• _Exercise directions_
Reproduce the lines in the entries below, from the one containing "phylum: Chordata" through the one containing "scientific name: Motacilla alba", including both of those lines.

• _Material provided_
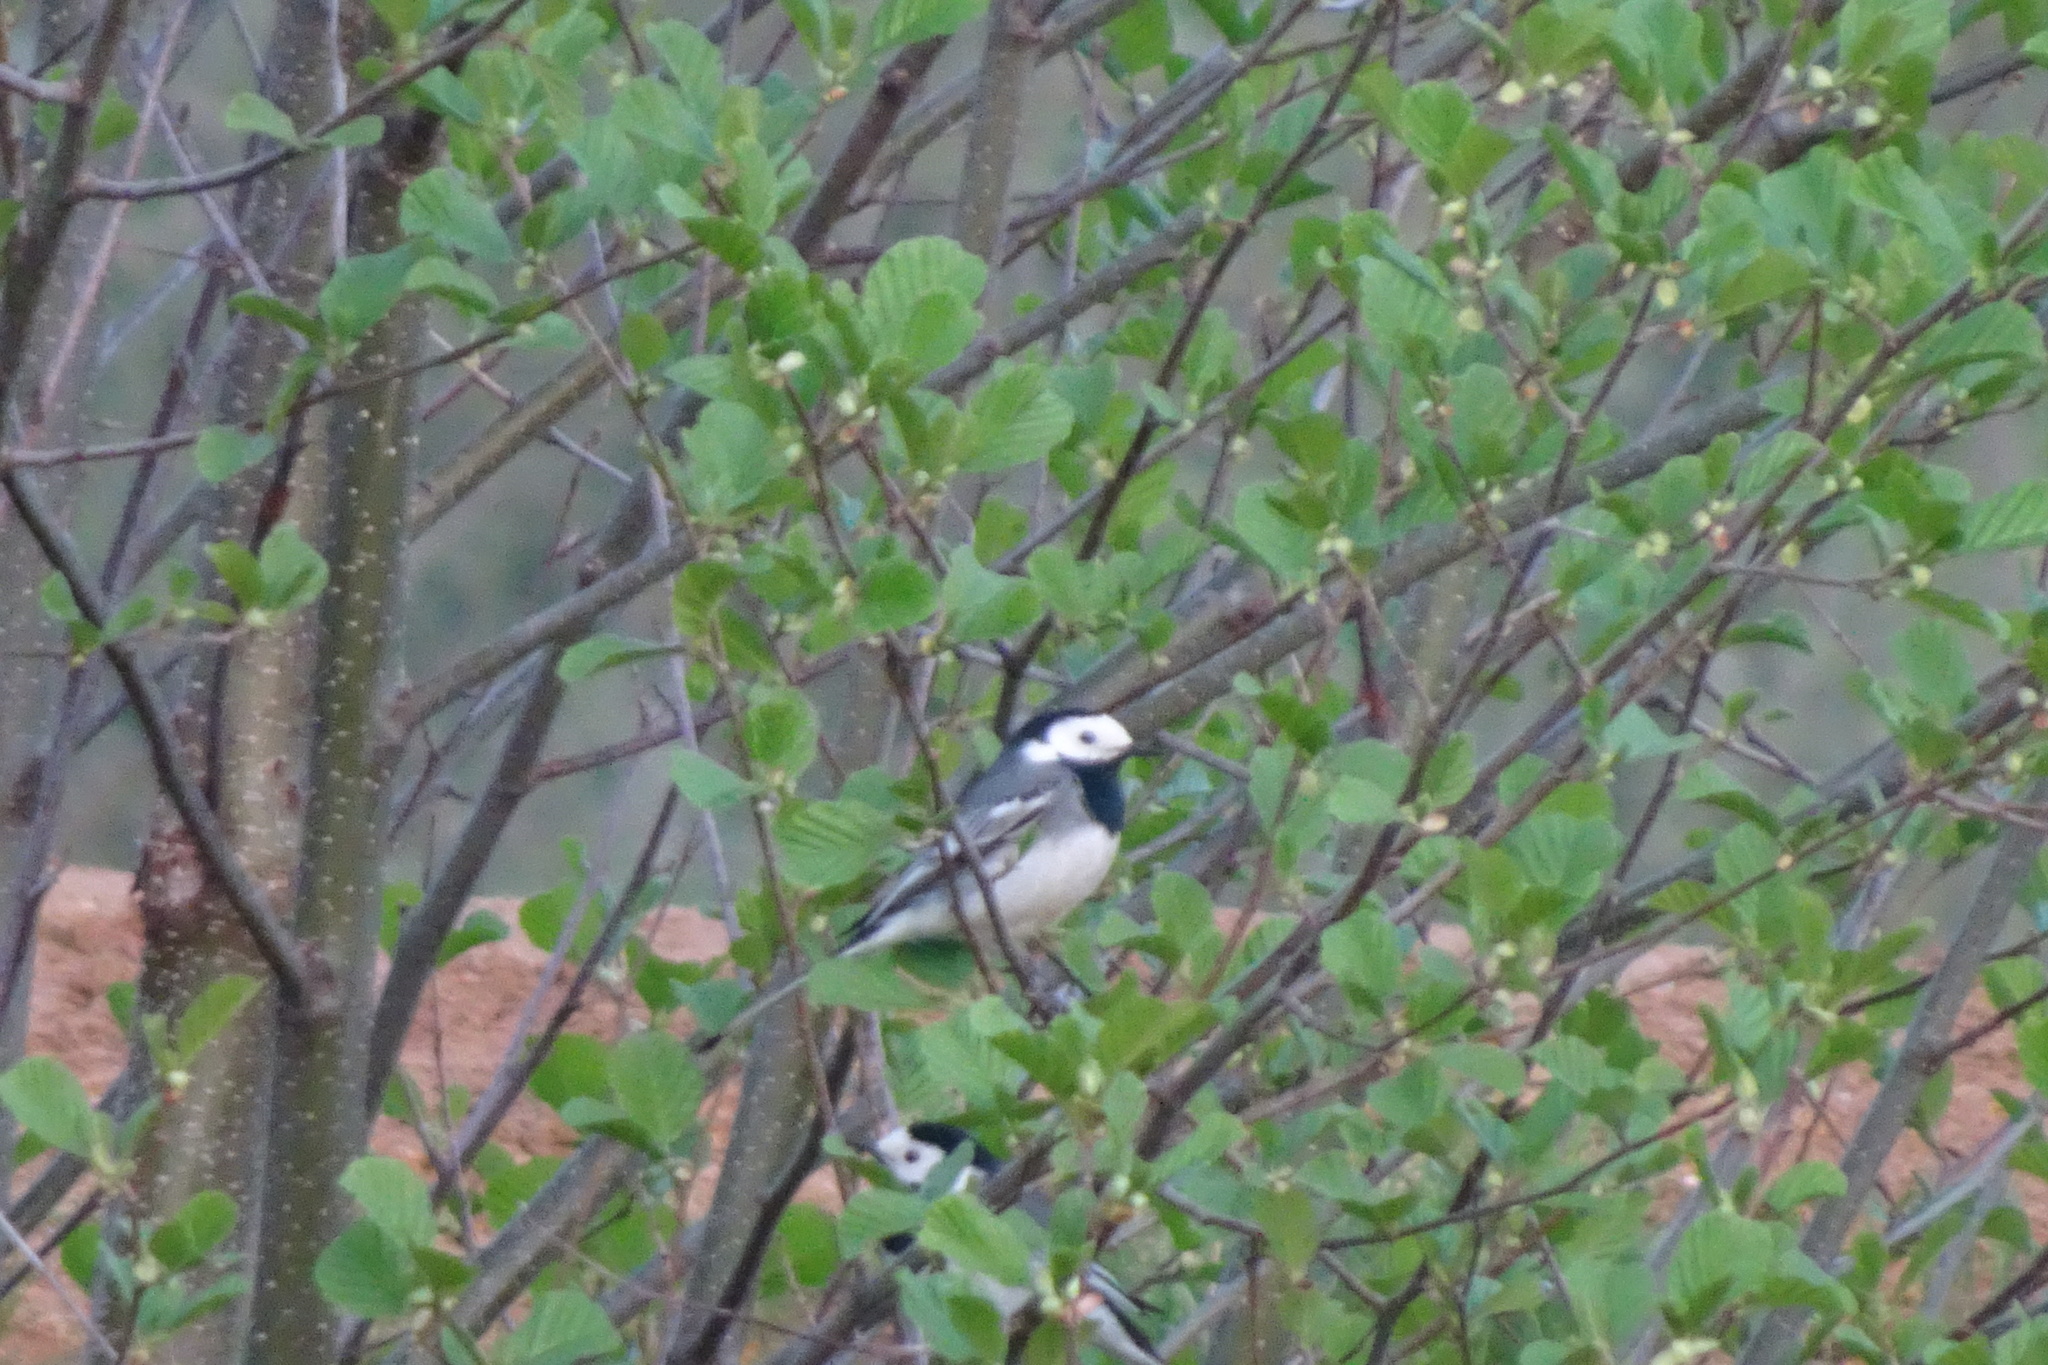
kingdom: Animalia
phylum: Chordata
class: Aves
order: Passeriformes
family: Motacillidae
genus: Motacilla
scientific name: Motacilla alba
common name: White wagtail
---
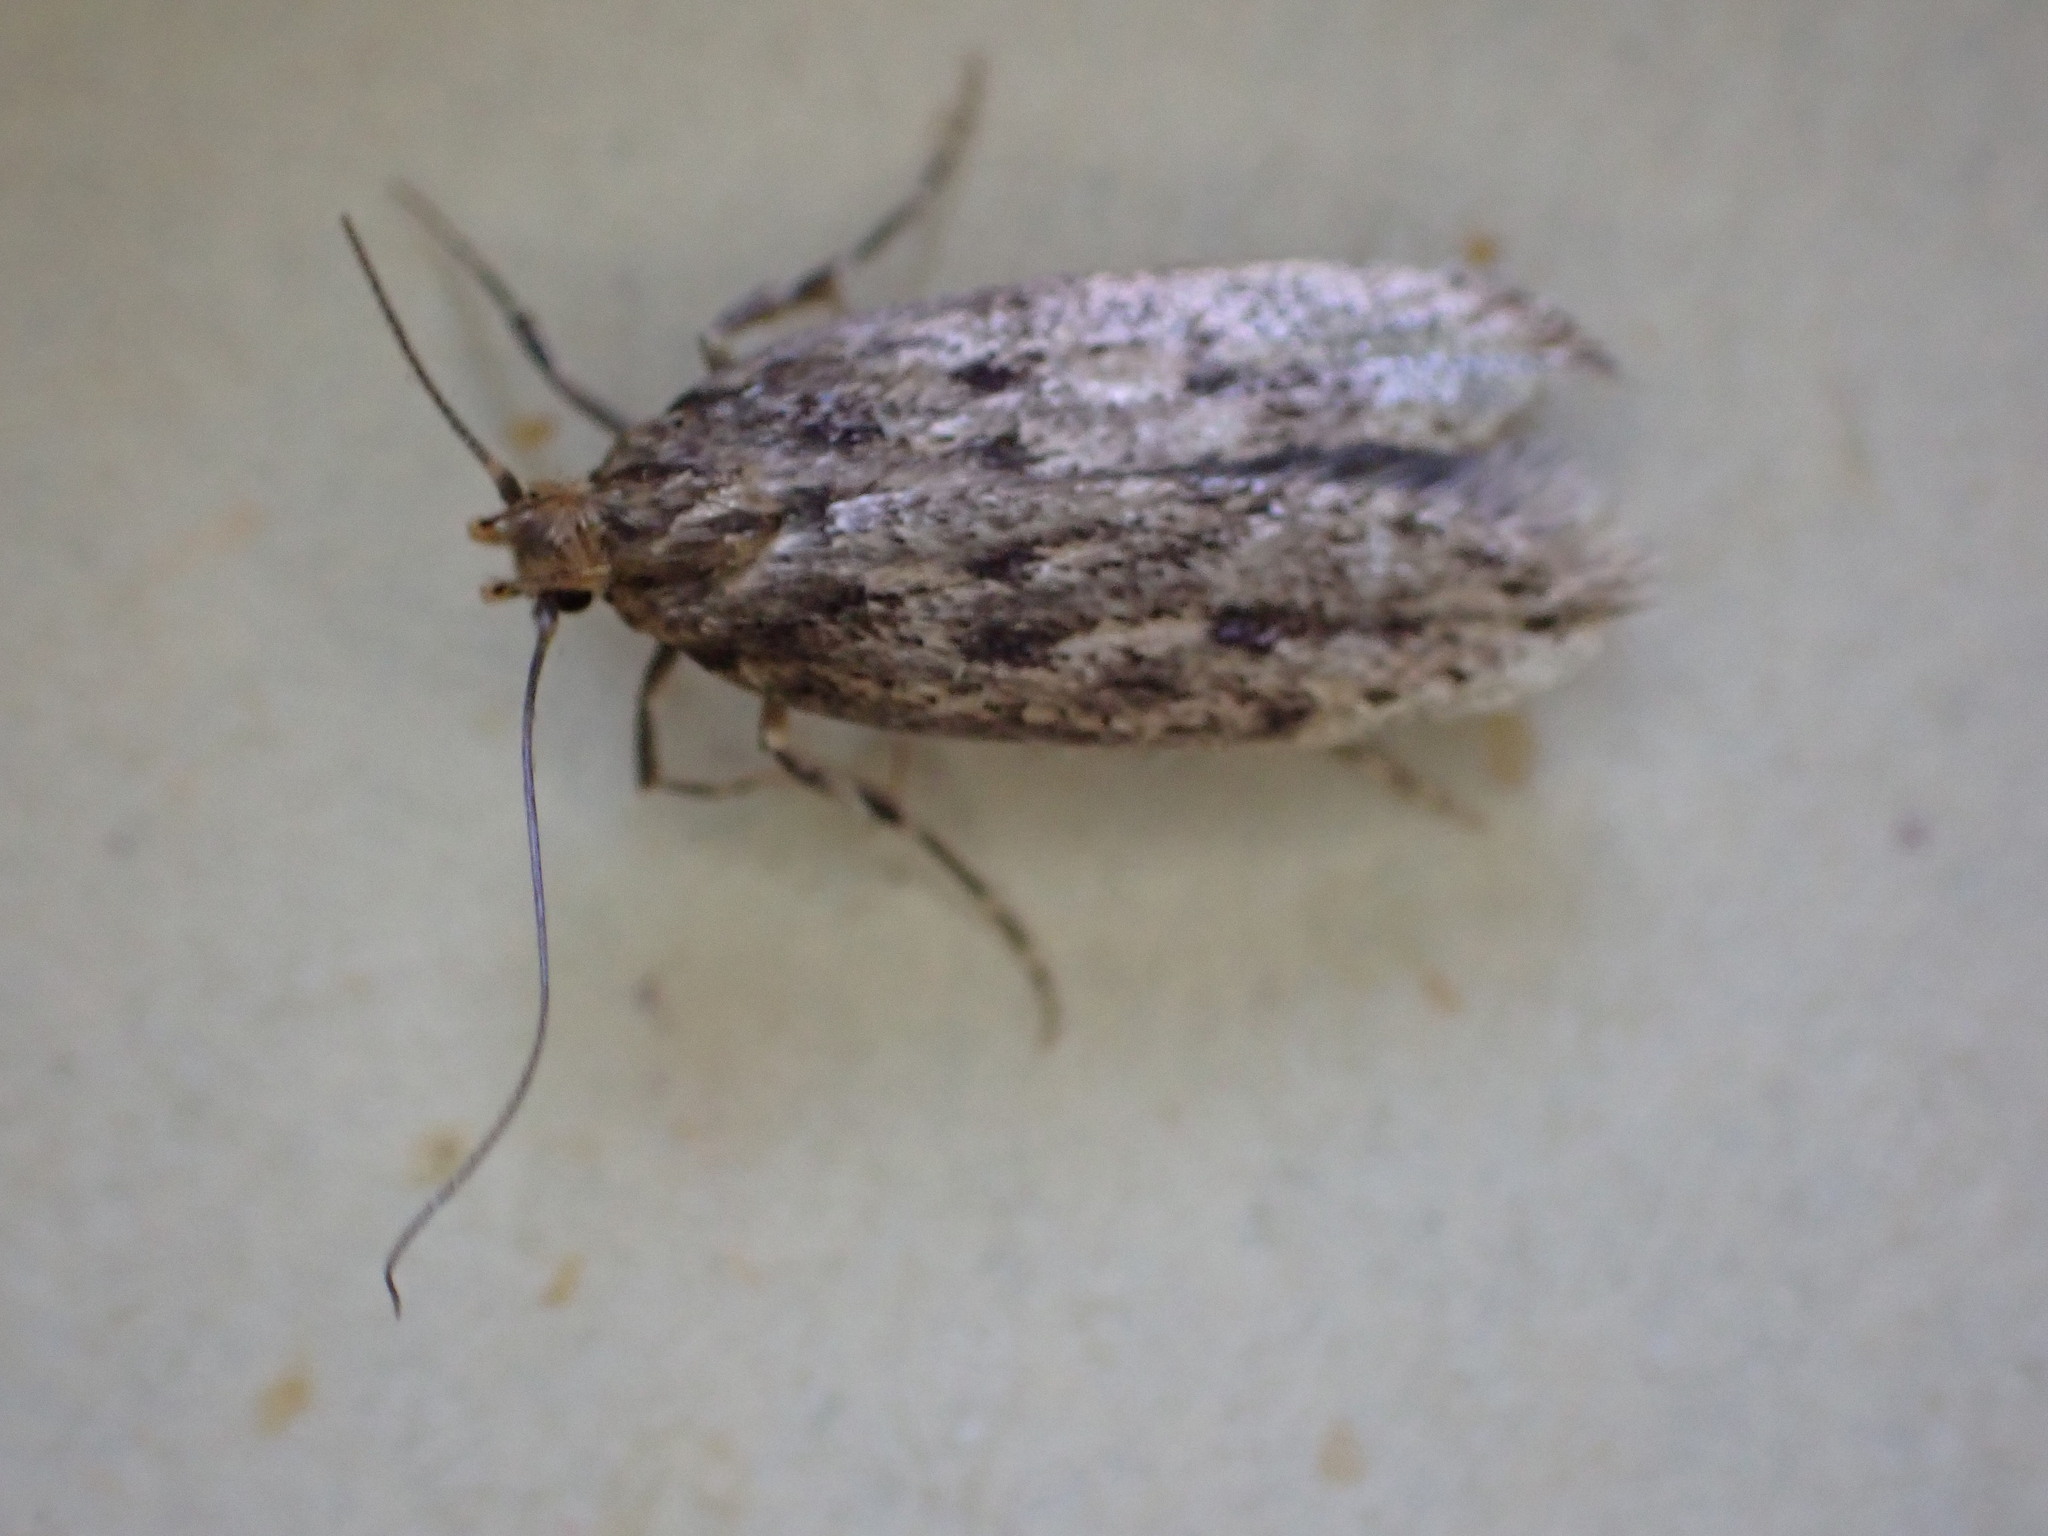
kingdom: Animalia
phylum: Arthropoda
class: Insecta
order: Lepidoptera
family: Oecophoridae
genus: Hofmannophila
==
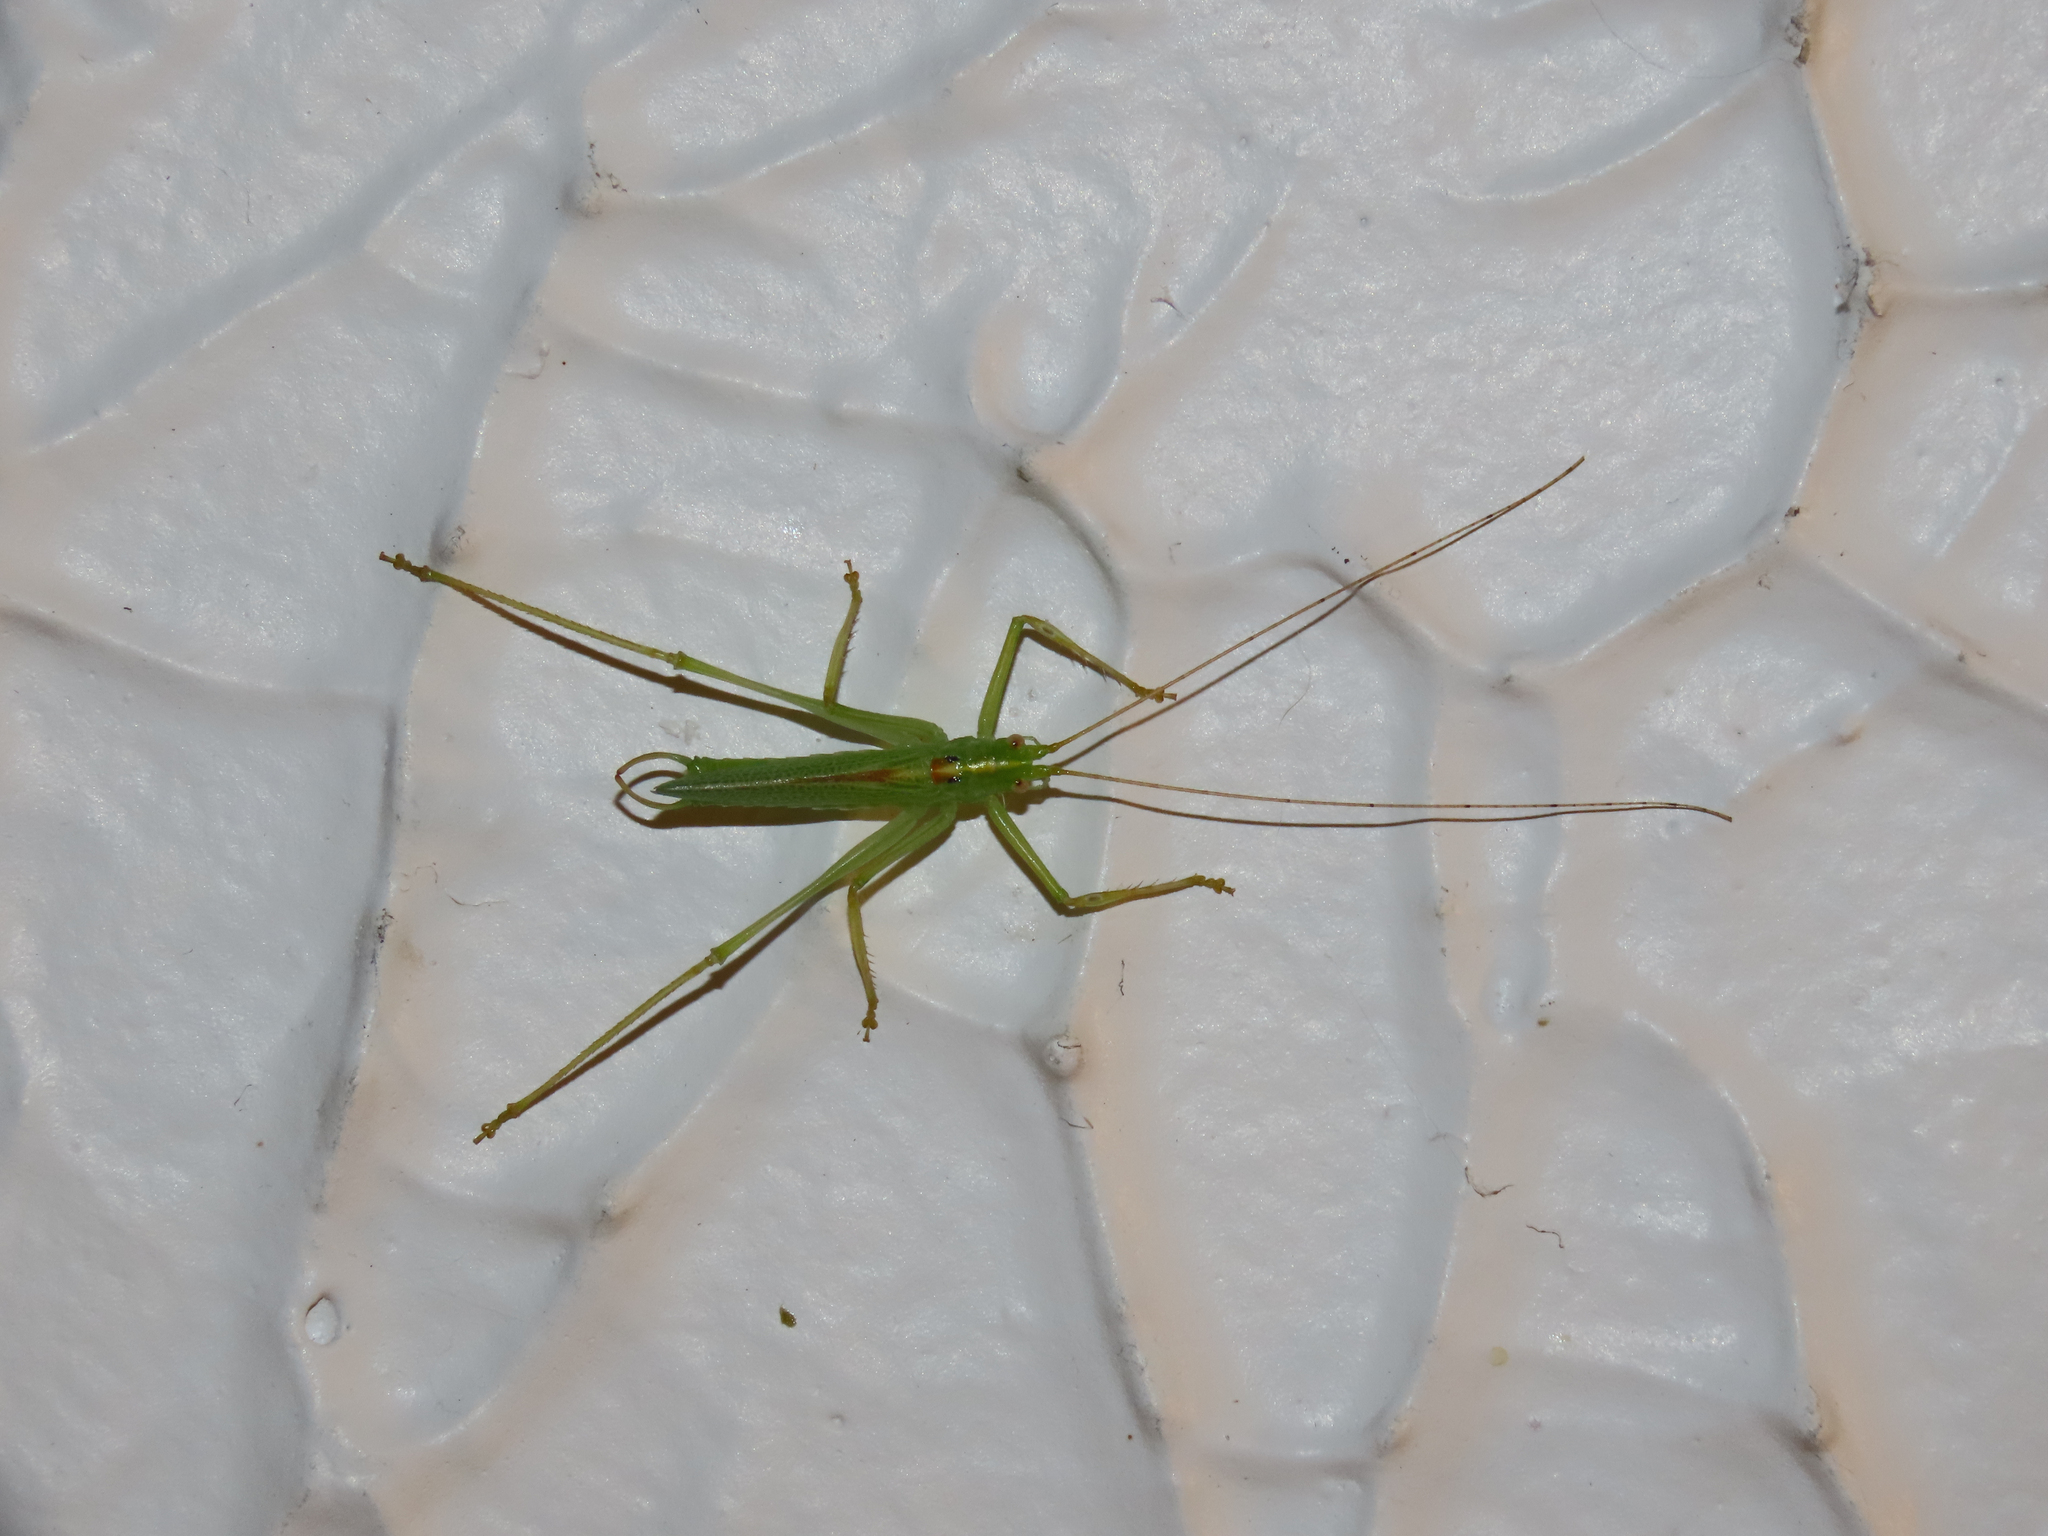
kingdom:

• _Solved exercise_
phylum: Chordata
class: Aves
order: Passeriformes
family: Motacillidae
genus: Motacilla
scientific name: Motacilla alba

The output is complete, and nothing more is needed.